The addition of acid should not affect the taste of the potatoes once they are cooked
Step 5. Put the potatoes in a bowl of water
Make sure that the potatoes are completely submerged so they don't get exposed to oxygen, which can cause them to rot more quickly.
Potatoes will release gas as the process of decay takes place. Therefore, if the potatoes appear to float when soaked, they are most likely not fresh
Part 2 of 2: Keeping Potatoes Fresh
Step 1. Cover the bowl
It's best to use an airtight container with a lid that can be closed to maximize the results. If you don't have one, cover the bowl with a sheet of plastic wrap or aluminum foil, and slide the edges of the aluminum foil or plastic wrap along the mouth of the bowl until the bowl is tightly closed. Supposedly, this method is also effective in preventing potatoes from being exposed to air and rotting quickly because of it.

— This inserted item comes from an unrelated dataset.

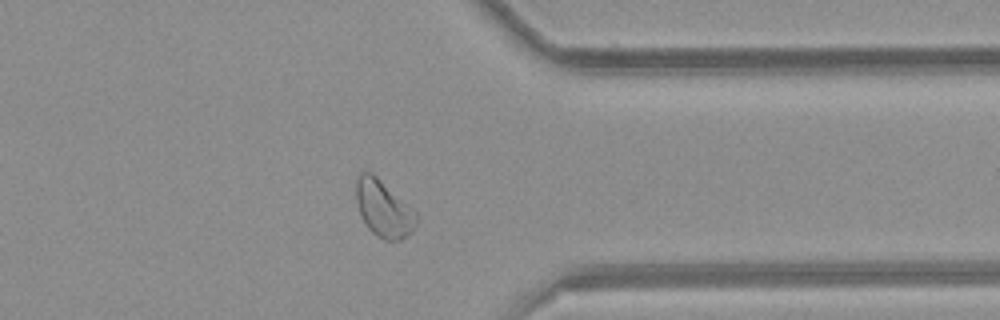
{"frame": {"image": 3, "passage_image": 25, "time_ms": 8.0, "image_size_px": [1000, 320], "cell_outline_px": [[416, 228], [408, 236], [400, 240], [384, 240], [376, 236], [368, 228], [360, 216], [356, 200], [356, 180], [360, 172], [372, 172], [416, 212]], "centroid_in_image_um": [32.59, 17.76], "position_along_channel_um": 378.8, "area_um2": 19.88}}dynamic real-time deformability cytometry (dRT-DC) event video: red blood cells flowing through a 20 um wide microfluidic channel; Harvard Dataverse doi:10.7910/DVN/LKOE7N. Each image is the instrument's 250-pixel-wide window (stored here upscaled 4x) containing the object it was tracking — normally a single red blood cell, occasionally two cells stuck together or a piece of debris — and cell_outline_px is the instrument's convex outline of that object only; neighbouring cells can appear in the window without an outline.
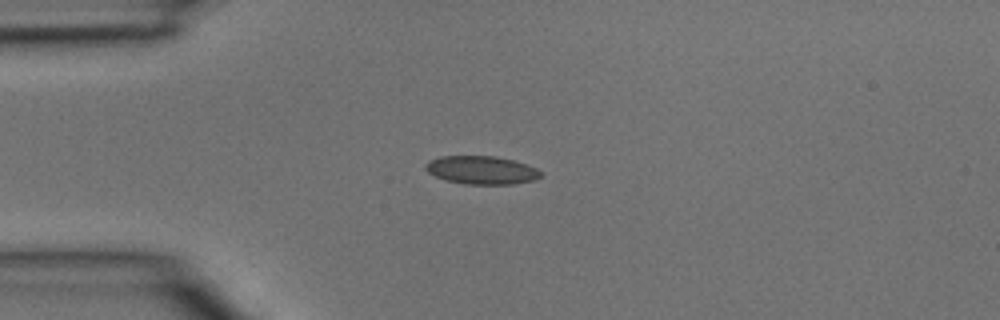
{"species": "common noctule bat (a hibernating species)", "species_latin": "Nyctalus noctula", "temperature_condition": "room temperature", "stored_images_in_passage": 3, "camera_frame_rate_fps": 3000, "um_per_image_px": 0.085, "animal": {"sex": "male", "body_mass_g": 15.6}, "frame": {"image": 1, "passage_image": 2, "time_ms": 0.333, "image_size_px": [1000, 320], "cell_outline_px": [[540, 176], [536, 180], [512, 184], [464, 184], [448, 180], [436, 176], [428, 172], [424, 168], [424, 164], [428, 160], [440, 156], [496, 156], [512, 160], [536, 168], [540, 172]], "centroid_in_image_um": [40.89, 14.45], "position_along_channel_um": 44.1, "area_um2": 18.84}}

Remove as much air as possible from the container before closing it
Step 2. Process the potatoes stored at room temperature for 1-2 hours
If the potatoes are going to be cooked soon, there is no need to store them in the refrigerator. Instead, simply place the container of potatoes on the kitchen counter and drain the water before cooking the potatoes. Supposedly, the color of the potatoes will not change too much in such a short period of time.
Storing potatoes at room temperature is beneficial if you prefer to prepare all the ingredients at the same time before processing them
Step 3. Store the potatoes in the refrigerator for up to 24 hours
If the potatoes don't need to be cooked right away, don't forget to put the container on the middle shelf of the refrigerator and let it sit overnight. When you use it, don't forget to drain the soaking water first.
Potatoes soaked in water for more than a day can end up being too moist. As a result, the taste and texture are prone to change when cooked
Step 4. Change the water as necessary
Sometimes, what will change is the color of the soaking water, not the color of the potatoes. If that's the case, simply drain the water through a slotted sieve, then put the potatoes back in the bowl and cover the surface with fresh, clean water.
- If left submerged in dirty water, potatoes will reabsorb the enzymes that make them brown under normal conditions.
- Most of the enzymes in potatoes are released in the first few hours. Therefore, it is likely that the potato bath water will only need to be changed once.
Tips
- Use a vegetable peeler to remove any remaining unpeeled potato skin before soaking the potatoes.
- Peel, slice, and soak the potatoes the day before if they have to be cooked in large portions the next day.
- To produce a crispy textured potato (like potato chips), it is best to slice the potato just before cooking.
- If the potatoes are cleaned properly and the soaking water is changed every day, chances are it will last up to 3 days.